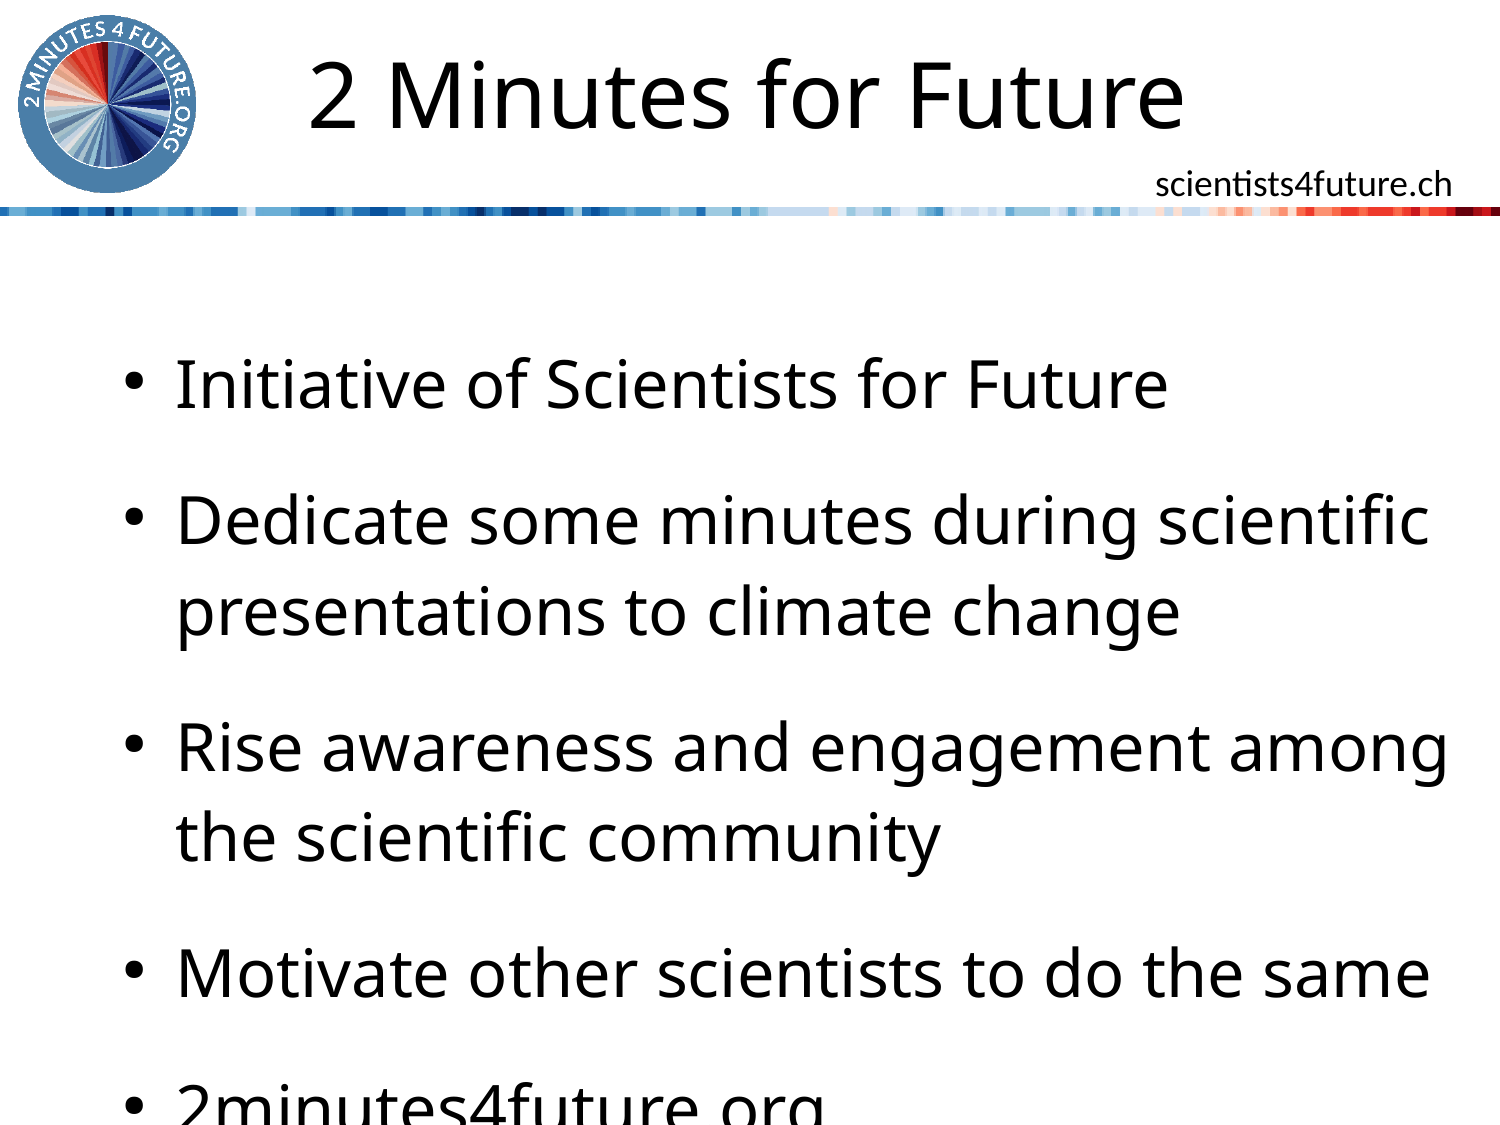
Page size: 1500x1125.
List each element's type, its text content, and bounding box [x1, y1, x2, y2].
==
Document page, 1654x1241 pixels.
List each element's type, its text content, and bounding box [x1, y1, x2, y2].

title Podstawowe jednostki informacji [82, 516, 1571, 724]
* * *
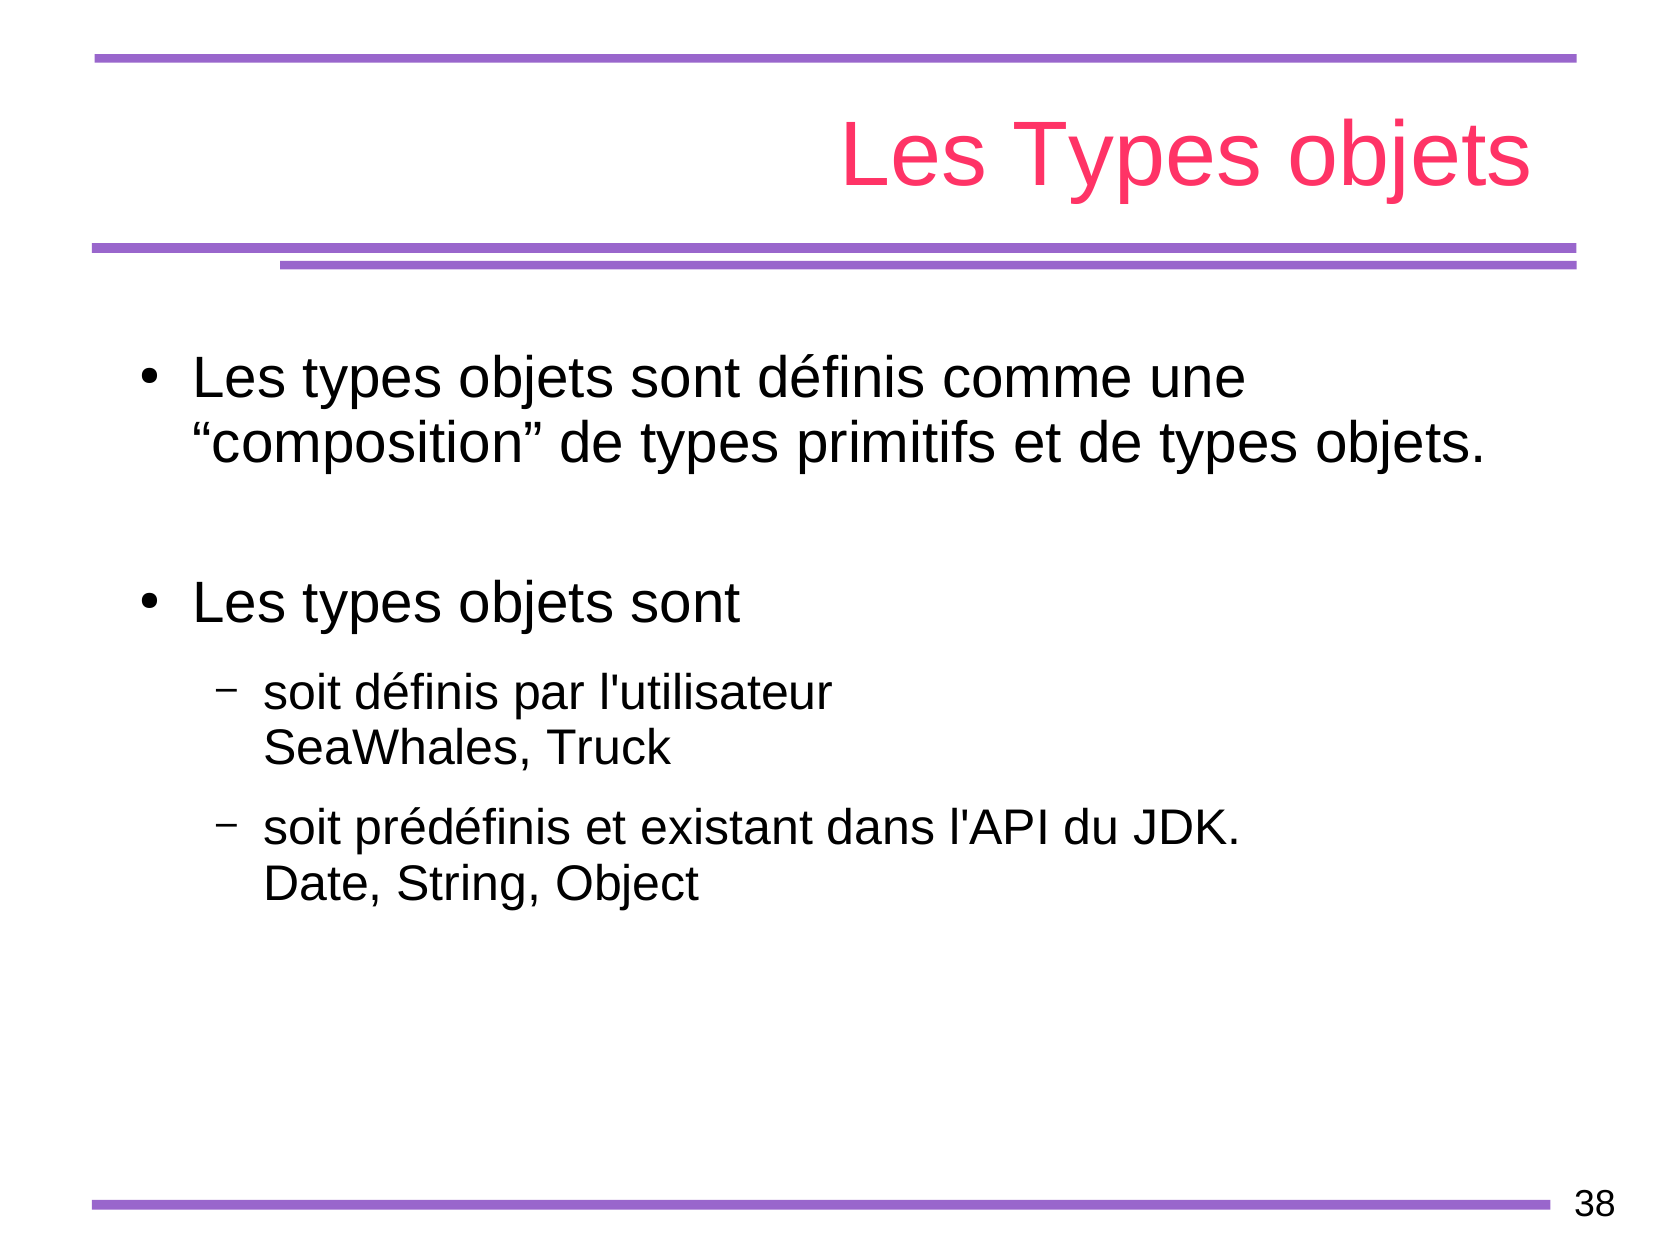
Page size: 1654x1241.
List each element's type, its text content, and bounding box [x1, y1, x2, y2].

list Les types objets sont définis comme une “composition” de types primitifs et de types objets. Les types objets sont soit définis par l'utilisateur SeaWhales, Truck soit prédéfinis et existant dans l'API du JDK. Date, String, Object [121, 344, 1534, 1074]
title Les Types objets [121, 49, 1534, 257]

Exercise: Retype the lines starting at the one containing "Page size: 1654x1241." and ending at the one containing "title Les Types objets [121, 49, 1534, 257]", both included.

Answer to this exercise:
Page size: 1654x1241.
List each element's type, its text content, and bounding box [x1, y1, x2, y2].

list Les types objets sont définis comme une “composition” de types primitifs et de types objets. Les types objets sont soit définis par l'utilisateur SeaWhales, Truck soit prédéfinis et existant dans l'API du JDK. Date, String, Object [121, 344, 1534, 1074]
title Les Types objets [121, 49, 1534, 257]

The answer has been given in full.